**Request**
Go through the records below and copy out every line that contains the word "plugins".

--- START ---

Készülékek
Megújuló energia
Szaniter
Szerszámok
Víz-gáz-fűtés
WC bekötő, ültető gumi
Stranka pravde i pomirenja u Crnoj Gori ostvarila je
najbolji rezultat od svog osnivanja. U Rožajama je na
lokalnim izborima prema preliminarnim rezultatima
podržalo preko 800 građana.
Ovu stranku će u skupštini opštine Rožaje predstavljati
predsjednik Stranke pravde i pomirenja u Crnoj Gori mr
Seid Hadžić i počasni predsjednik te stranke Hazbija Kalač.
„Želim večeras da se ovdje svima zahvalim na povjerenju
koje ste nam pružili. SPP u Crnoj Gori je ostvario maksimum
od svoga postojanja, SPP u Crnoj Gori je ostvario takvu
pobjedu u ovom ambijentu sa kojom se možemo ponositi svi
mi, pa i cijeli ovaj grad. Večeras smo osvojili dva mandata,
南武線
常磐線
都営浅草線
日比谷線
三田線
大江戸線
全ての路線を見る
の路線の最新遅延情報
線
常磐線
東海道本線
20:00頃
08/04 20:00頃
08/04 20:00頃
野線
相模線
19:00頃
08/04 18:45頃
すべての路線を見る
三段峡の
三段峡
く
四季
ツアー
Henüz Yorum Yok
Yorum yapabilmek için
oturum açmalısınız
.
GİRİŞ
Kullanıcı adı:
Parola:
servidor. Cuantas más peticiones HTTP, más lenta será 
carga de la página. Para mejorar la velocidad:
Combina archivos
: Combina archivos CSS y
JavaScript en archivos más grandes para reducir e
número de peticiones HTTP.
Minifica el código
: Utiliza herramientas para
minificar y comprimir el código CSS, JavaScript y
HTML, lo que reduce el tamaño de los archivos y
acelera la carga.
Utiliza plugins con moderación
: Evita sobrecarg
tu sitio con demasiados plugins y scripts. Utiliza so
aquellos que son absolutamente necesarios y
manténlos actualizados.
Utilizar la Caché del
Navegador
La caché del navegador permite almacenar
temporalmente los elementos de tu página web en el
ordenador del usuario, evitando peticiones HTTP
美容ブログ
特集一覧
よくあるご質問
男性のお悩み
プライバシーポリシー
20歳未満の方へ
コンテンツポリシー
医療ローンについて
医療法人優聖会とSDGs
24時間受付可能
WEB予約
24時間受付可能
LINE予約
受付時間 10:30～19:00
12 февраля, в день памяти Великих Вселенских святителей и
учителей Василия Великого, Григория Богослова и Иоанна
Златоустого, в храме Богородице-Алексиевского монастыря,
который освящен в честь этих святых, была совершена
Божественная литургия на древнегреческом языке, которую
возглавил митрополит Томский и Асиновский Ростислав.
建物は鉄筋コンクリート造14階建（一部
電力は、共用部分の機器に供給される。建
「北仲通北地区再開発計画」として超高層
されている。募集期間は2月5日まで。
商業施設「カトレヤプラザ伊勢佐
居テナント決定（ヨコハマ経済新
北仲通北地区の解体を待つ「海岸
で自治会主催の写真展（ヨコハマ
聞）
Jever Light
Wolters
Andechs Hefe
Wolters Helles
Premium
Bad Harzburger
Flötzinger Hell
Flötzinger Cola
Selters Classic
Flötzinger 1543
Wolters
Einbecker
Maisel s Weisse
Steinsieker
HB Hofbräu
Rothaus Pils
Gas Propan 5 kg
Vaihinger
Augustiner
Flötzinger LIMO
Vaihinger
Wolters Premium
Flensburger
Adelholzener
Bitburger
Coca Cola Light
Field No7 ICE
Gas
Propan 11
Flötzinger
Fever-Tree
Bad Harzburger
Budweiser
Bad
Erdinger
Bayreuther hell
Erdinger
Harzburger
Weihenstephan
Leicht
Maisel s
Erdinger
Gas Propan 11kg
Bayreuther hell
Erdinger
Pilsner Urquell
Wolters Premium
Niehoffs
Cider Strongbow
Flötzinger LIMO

--- END ---

**Your solution**
Utiliza plugins con moderación
tu sitio con demasiados plugins y scripts. Utiliza so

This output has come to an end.